Le Tribunal des activités économiques de Paris, le 10 octobre 2025, statue sur un désistement d’instance. Un établissement bancaire avait engagé des poursuites contre une caution solidaire à objet général pour le recouvrement de plusieurs prêts. La caution soulevait une exception d’incompétence territoriale avant que le créancier ne se désiste. Le tribunal entérine ce désistement, met les dépens à la charge du demandeur et alloue une indemnité à la caution sur le fondement de l’article 700 du code de procédure civile.
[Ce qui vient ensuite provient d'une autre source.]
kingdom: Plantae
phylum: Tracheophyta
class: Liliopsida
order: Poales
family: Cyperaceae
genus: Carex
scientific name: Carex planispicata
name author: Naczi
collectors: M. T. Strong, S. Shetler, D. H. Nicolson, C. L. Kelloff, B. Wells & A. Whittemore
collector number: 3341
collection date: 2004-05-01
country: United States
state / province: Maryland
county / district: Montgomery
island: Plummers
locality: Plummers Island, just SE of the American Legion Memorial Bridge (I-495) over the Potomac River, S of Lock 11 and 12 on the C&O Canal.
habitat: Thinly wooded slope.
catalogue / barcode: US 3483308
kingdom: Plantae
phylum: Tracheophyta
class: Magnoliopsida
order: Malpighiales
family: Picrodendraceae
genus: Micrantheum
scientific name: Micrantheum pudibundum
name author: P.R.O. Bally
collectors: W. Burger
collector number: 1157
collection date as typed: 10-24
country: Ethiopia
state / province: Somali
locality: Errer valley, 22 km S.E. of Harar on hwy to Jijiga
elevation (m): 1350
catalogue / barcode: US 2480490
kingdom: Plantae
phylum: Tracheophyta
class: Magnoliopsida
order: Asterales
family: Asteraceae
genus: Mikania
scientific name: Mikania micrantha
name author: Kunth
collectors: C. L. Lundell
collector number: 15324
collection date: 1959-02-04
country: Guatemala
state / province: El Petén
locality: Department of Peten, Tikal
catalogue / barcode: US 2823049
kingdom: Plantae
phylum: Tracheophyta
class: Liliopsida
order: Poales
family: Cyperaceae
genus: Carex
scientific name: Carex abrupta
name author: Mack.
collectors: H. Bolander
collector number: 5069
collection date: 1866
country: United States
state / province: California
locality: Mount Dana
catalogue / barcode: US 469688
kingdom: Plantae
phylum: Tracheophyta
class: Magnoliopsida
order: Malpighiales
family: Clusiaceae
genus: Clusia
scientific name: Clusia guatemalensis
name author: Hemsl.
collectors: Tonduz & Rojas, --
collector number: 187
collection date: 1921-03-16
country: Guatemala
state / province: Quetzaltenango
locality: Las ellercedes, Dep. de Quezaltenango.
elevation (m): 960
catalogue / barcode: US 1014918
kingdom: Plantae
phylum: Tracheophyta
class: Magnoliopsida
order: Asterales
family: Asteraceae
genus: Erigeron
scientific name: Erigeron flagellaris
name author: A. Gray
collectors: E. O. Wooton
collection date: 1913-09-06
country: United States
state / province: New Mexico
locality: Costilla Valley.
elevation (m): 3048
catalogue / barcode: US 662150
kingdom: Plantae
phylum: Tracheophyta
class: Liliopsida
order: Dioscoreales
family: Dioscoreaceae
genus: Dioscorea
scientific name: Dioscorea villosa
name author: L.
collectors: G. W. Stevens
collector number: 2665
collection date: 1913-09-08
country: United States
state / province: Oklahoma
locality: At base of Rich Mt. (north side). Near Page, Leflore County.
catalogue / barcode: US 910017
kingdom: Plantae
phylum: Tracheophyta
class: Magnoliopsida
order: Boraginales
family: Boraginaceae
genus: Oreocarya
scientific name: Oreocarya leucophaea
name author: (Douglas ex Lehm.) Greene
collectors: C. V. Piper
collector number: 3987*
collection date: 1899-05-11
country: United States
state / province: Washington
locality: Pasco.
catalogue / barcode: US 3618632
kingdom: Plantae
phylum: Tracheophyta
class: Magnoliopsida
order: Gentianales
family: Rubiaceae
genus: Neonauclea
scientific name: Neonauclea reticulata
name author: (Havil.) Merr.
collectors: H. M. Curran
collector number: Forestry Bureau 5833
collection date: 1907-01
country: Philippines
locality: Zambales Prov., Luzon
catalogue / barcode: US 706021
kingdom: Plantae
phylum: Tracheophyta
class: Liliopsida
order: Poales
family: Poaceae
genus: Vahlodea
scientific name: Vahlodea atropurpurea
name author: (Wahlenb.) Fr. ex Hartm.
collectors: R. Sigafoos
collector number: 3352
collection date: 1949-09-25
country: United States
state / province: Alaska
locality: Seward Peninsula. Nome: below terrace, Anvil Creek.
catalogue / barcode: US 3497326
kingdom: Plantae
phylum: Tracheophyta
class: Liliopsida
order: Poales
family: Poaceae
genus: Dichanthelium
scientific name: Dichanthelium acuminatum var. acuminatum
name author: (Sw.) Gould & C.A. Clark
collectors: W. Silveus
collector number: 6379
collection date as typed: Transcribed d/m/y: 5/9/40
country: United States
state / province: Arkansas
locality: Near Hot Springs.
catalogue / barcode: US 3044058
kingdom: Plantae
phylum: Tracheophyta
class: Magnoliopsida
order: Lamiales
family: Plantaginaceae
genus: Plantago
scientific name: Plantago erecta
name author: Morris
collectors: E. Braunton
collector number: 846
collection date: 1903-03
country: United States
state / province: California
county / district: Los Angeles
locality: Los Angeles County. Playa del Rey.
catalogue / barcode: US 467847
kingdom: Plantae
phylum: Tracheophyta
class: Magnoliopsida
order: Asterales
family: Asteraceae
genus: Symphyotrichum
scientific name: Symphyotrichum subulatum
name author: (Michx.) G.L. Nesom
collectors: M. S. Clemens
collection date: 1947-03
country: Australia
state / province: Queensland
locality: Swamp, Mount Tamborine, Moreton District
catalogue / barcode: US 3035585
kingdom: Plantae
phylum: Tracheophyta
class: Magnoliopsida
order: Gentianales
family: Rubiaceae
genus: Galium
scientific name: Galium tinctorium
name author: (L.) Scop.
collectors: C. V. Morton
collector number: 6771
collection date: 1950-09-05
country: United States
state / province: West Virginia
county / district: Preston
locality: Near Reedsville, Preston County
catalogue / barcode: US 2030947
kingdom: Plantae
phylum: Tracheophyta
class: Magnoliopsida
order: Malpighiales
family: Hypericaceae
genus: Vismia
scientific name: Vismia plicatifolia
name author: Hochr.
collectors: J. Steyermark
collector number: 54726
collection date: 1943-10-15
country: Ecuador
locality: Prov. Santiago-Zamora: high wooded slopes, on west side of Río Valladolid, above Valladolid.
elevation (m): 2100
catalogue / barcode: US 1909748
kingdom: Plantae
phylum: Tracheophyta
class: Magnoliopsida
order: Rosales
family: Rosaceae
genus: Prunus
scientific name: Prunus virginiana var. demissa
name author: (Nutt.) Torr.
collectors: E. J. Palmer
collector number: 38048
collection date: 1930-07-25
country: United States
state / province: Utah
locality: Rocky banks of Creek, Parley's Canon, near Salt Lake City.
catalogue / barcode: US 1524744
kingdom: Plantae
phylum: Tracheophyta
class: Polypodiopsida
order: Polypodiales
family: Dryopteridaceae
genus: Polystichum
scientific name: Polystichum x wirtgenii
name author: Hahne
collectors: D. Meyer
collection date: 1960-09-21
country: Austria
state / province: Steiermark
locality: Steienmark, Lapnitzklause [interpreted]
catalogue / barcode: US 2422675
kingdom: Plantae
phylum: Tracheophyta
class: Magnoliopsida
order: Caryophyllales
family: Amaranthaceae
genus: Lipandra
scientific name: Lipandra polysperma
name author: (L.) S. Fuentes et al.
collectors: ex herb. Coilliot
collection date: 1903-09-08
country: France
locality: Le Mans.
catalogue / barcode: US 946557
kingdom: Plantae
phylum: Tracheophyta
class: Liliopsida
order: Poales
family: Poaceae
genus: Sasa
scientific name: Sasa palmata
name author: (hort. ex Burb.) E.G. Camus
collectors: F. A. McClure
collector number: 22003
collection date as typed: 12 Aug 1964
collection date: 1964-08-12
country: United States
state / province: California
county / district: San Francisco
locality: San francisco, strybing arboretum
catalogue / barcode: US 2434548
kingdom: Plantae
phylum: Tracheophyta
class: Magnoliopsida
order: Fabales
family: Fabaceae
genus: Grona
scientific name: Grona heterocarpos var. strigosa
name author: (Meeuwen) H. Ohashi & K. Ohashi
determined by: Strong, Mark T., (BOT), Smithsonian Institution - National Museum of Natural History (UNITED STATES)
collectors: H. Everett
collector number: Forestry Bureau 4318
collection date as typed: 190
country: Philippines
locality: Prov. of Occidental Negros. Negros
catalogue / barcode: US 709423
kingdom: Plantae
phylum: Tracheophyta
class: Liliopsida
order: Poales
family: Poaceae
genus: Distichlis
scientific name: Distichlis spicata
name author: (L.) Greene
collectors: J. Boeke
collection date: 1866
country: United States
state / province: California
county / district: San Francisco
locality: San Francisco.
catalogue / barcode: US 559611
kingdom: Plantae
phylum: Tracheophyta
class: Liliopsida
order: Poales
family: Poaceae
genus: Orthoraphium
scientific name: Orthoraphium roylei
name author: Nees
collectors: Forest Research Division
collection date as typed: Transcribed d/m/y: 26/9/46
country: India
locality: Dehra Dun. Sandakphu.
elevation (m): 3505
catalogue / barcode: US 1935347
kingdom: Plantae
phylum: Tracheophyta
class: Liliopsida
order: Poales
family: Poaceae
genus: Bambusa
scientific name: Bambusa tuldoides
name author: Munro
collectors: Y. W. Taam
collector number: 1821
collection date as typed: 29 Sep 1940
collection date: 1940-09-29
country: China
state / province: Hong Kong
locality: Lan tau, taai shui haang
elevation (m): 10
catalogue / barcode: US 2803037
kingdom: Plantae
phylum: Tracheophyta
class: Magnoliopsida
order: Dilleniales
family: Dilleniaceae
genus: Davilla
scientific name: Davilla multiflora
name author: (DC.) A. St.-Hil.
La décision illustre les conséquences procédurales d’un désistement et le pouvoir souverain d’appréciation des juges quant aux frais irrépétibles.
Le régime juridique du désistement et ses effets immédiats
Le tribunal constate l’extinction de l’instance consécutive au renoncement du demandeur. L’application stricte des articles 385 et 395 du code de procédure civile conduit à un dessaisissement de la juridiction. Le désistement, une fois parfait, prive le juge de tout pouvoir sur le fond du litige. Cette extinction met un terme définitif à la procédure sans examen des prétentions initiales. La solution rappelle le caractère dispositif de l’instance, maîtrisée par les seules volontés des parties en cause. La portée est claire : un désistement accepté ou acté emporte clôture des débats.
La répartition des frais et l’indemnité pour frais irrépétibles
Le tribunal laisse les dépens à la charge de la partie qui s’est désistée. Il use de son pouvoir d’appréciation pour condamner le demandeur à une indemnité au titre de l’article 700. « le tribunal condamnera le LCL à lui payer la somme de 1.500 euros à titre d’indemnité sur le fondement de l’article 700 du code de procédure civile, déboutant pour le surplus » (PAR CES MOTIFS). Cette somme, inférieure à celle initialement requise, sanctionne les frais exposés par la défenderesse. La décision souligne le caractère non automatique de cette indemnité, soumise à la justification des frais nécessaires. Sa valeur réside dans la reconnaissance des conséquences financières d’une instance, même avortée, pour la partie qui a dû se défendre.